The table shows that legumes capable of producing isoflavones possess functional dehydratase genes, while non-producing species like pea lack them. This suggests gene presence correlates directly with metabolic capacity, supporting a role in plant defense evolution.

Why It Matters

Understanding 2-hydroxyisoflavanone dehydratase has broad implications for agriculture, nutrition, and medicine. Its role in synthesizing bioactive compounds makes it a target for metabolic engineering and crop improvement.
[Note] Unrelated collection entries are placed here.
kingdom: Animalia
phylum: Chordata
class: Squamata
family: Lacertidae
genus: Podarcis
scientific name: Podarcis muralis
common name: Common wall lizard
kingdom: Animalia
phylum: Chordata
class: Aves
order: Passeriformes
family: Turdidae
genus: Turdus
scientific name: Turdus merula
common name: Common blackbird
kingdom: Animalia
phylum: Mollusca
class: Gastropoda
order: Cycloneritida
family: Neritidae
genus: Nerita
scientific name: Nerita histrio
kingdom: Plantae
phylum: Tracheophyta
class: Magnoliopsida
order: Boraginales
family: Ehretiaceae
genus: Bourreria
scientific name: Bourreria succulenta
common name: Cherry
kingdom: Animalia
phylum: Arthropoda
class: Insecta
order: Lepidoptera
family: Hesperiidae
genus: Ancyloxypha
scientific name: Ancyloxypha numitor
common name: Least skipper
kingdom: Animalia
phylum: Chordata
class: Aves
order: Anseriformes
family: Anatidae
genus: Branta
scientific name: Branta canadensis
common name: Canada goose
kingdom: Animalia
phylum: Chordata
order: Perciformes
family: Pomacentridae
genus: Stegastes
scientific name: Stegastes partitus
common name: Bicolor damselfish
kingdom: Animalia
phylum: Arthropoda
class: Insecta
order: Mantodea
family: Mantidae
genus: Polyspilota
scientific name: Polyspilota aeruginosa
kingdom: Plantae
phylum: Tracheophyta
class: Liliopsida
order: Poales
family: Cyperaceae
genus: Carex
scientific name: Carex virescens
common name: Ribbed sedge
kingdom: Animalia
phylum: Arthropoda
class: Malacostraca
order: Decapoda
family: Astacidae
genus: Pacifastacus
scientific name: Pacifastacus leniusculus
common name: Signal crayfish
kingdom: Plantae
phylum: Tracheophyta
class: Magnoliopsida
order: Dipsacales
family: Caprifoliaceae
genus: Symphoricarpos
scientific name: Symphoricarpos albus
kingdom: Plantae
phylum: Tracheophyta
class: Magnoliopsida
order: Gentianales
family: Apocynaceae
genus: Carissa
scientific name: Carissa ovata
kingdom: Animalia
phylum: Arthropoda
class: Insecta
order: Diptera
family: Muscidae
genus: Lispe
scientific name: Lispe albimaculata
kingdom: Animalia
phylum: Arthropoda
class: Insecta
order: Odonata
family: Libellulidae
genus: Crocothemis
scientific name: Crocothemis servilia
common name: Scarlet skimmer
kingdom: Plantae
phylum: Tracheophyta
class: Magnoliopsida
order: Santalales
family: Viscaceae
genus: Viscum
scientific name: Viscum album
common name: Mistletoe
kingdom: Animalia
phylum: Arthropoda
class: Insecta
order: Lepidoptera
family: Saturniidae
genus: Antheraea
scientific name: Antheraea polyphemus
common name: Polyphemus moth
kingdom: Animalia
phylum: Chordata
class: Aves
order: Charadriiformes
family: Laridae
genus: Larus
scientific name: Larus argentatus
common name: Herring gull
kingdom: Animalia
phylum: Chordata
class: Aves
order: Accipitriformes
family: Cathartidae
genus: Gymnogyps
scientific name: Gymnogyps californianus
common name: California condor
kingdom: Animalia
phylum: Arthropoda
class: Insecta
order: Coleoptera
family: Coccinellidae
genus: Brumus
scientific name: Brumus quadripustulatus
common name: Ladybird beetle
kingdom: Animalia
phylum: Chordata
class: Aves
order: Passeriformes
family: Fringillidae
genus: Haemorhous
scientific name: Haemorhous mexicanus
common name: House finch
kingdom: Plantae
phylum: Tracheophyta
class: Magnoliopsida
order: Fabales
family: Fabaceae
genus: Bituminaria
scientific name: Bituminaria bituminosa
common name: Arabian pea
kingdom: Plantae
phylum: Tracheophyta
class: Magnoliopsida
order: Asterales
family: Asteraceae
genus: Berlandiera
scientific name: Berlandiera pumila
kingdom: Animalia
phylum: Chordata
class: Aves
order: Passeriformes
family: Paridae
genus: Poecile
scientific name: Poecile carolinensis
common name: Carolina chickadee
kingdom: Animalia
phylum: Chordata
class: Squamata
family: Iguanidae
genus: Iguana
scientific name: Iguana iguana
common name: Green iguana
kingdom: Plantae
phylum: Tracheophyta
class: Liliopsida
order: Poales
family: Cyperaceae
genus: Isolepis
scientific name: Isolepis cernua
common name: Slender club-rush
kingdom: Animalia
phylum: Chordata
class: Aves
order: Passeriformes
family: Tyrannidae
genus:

Nutritional enhancement: Engineering higher dehydratase activity can boost isoflavone content in soy foods, improving health benefits.
Disease resistance: Plants with upregulated dehydratase show increased resistance to fungal pathogens due to elevated antimicrobial isoflavonoids.
Pharmaceutical applications: Isoflavones derived from this pathway are studied for anti-cancer and osteoporosis prevention effects.
Metabolic engineering: Introducing the gene into non-legumes like tobacco has yielded functional isoflavone production in heterologous systems.
Environmental adaptation: The enzyme’s induction under stress suggests its use as a biomarker for plant resilience in changing climates.
Evolutionary insight: Conservation of the gene across legumes reveals divergence over 50 million years in flavonoid specialization.

As research advances, manipulating 2-hydroxyisoflavanone dehydratase could lead to crops with enhanced nutritional profiles and natural pest resistance, bridging plant biology with human health innovation.